If it were a stray dog – no matter what breed or size – most of us would step on the brake and stop traffic to try to coax the dog into our cars and our arms.
Dogs on the loose get my adrenaline going, but not cats. Why? I guess because cats can take care of themselves. It’s that kind of thinking that has led to large feral cat populations in our communities.
Rescue groups define ferals as a cat who has lived his whole life with little or no human contact. A feral may have been a stray cat who was lost or abandoned and has lived away from human contact long enough to become wild.
Some people call them "community cats," because they form colonies and live together in our communities. Ferals settle where there is a convenient food source, a restaurant dumpster or a human who feeds them.
If there is no effort to sterilize them, the population grows rapidly. The Humane Society of the United States estimates that a pair of breeding cats and their offspring can exponentially produce over 400,000 cats in seven years. Coyotes and cars take their toll, but that doesn’t eliminate the colonies.
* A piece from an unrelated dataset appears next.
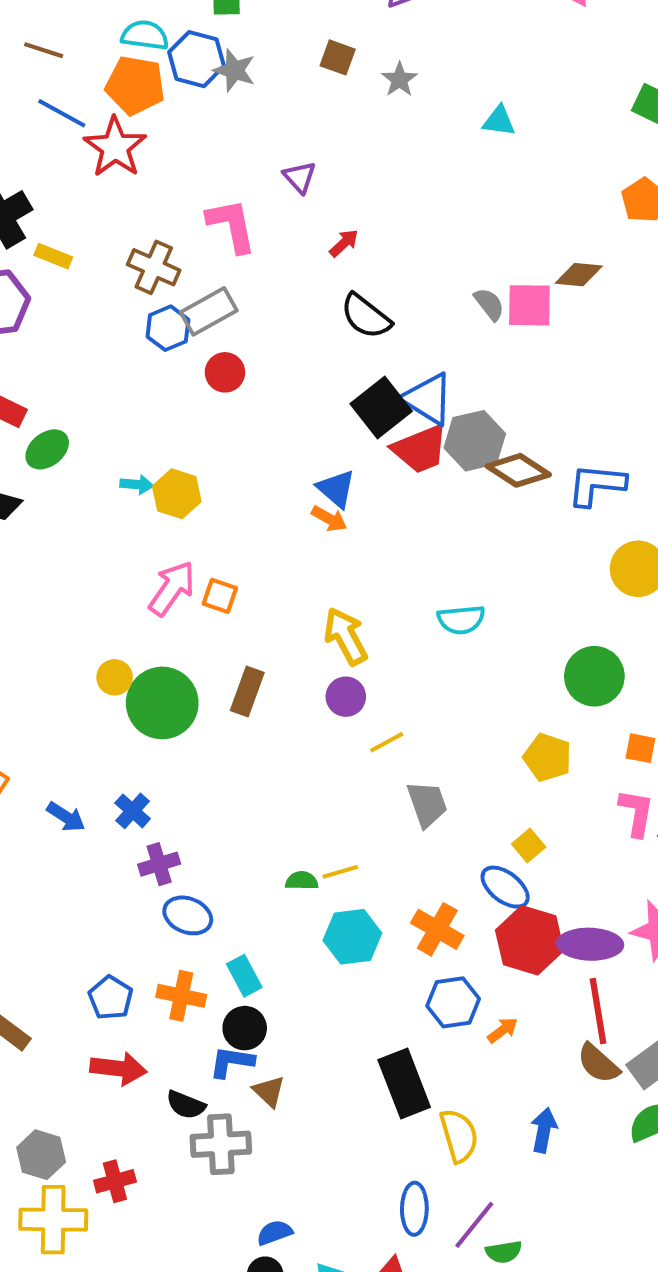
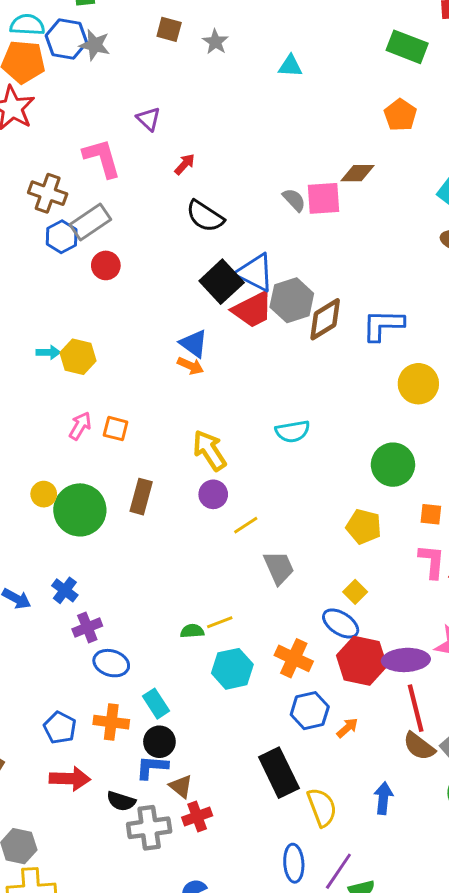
brown diamond: (518, 470) -> (325, 319), turned -60
pink arrow: (172, 588) -> (80, 426), size x0.7
red cross: (115, 1181) -> (197, 816), moved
County governments have the option to create Trap-Neuter-Return (TNR) ordinances. This nonlethal method allows colony caregivers to humanely (and painlessly) trap the cats, get them spayed or neutered, tip their ears and return them to their site.
The volunteer caretakers provide food, water and shelter for the duration of their lives. TNR is the most humane method known to effectively reduce the feral cat population. Without TNR, caregivers can be cited and fined for what they do.
February is the month when many shelters and rescues rally around Spay Day USA, offering special discounts or holding targeted dates for feral cat surgeries.
Some communities and clinics have made feral cats a priority, working with the caregivers and county governments to give these cats their best chance to live healthy lives without reproducing.
If you’re interested in helping, check your local shelters to find out how you can get involved and check your county’s stand on ferals. If there is no TNR, ask your county commissioners why not.